Le changement, fruit d’un long processus avec des échecs et des retours en arrière, ne s’est pas fait sans heurts. Dans un premier temps, les syndicats ont un peu tiqué, d’autant que dans ce secteur très concurrentiel, les salaires restent sous contrainte. Tous les salariés ne veulent pas non plus davantage d’autonomie.

Le mois dernier, une réunion avec les assistantes administratives des différentes filiales a mal tourné. « Elles sont déjà sous pression, explique le PDG. Quand on a abordé l’évolution de leur poste, elles ont pris cela comme une façon pour le siège de se débarrasser de certaines tâches. »

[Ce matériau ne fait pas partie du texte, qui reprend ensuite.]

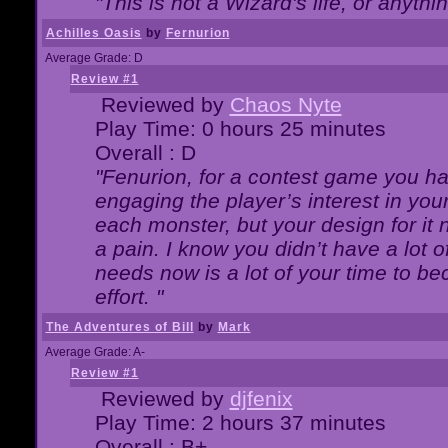
"This is not a Wizard's life, or anythi
Achilles Oasis
by
Fernurion
Average Grade: D
Review #1
Reviewed by
Chaos Nyte
Play Time: 0 hours 25 minutes
Overall : D
"Fenurion, for a contest game you h
engaging the player’s interest in your
each monster, but your design for it
a pain. I know you didn’t have a lot 
needs now is a lot of your time to be
effort. "
The Adventures of Bill
by
Mark
Average Grade: A-
Review #1
Reviewed by
djfenix
Play Time: 2 hours 37 minutes
Overall : B+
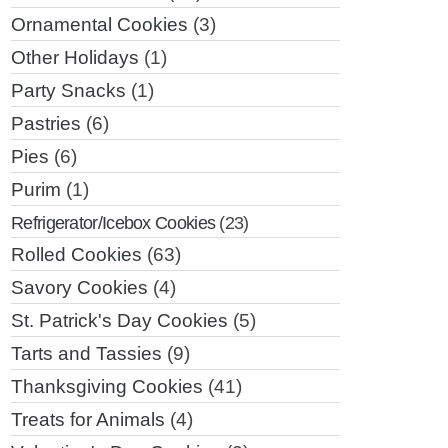
Ornamental Cookies
(3)
Other Holidays
(1)
Party Snacks
(1)
Pastries
(6)
Pies
(6)
Purim
(1)
Refrigerator/Icebox Cookies
(23)
Rolled Cookies
(63)
Savory Cookies
(4)
St. Patrick's Day Cookies
(5)
Tarts and Tassies
(9)
Thanksgiving Cookies
(41)
Treats for Animals
(4)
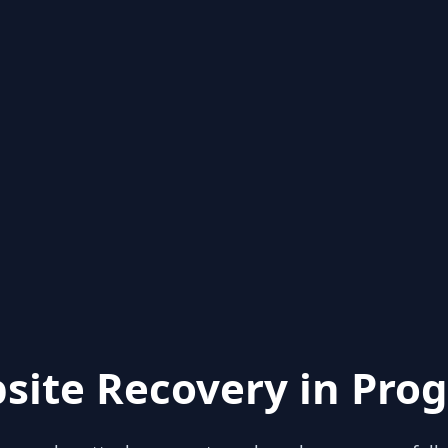
site Recovery in Prog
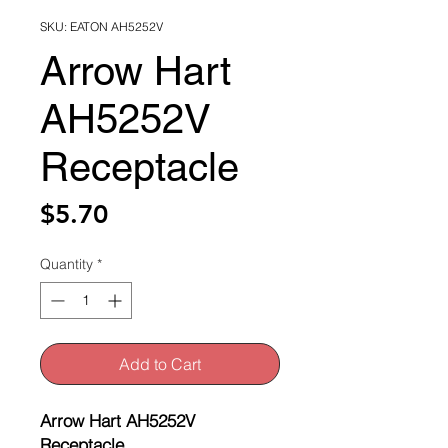
SKU: EATON AH5252V
Arrow Hart
AH5252V
Receptacle
Price
$5.70
Quantity
*
Add to Cart
Arrow Hart AH5252V
Receptacle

Un retour en arrière désormais difficile

Mis en situation de décider, les salariés peuvent aussi se montrer… trop exigeants. « Au début, les conducteurs volontaires pour mener des entretiens d’embauche en demandaient trop aux candidats », sourit Richard Treny.

Récemment, il a mis à la disposition de chacun de ses conducteurs une enveloppe de 2 000 €, à utiliser comme ils le souhaitaient pour améliorer leur matériel. L’un d’eux a eu l’idée qu’une plaque de métal, posée sur le trottoir, pouvait l’aider dans ses opérations de déchargement. « Il a fait faire dix devis », souligne le directeur.

« Ce type de transformation demande du temps », estime Michel Sarrat. Et si la perspective du départ de l’actuel PDG soulève des inquiétudes parmi les employés, celui-ci se veut rassurant. Son fils Mathieu, qui se prépare à reprendre les rênes, mais aussi ses frères et sœurs actionnaires de l’entreprise, sont convaincus du bien-fondé de la démarche. « Le retour en arrière serait difficile », se réjouit Michel Sarrat.

Repères

Un transporteur routier en croissance

Créée en 1946, l’entreprise GT Location a changé de nom le 18 janvier pour devenir GT Solution. Son marché s’est diversifié, mais le cœur de son activité est de mettre des véhicules avec conducteur à la disposition de ses clients.

L’entreprise est spécialisée dans le transport routier de courte distance, notamment dans le secteur du BTP et du froid.

Son chiffre d’affaires de 170 millions d’euros a progressé de 30 % l’an dernier.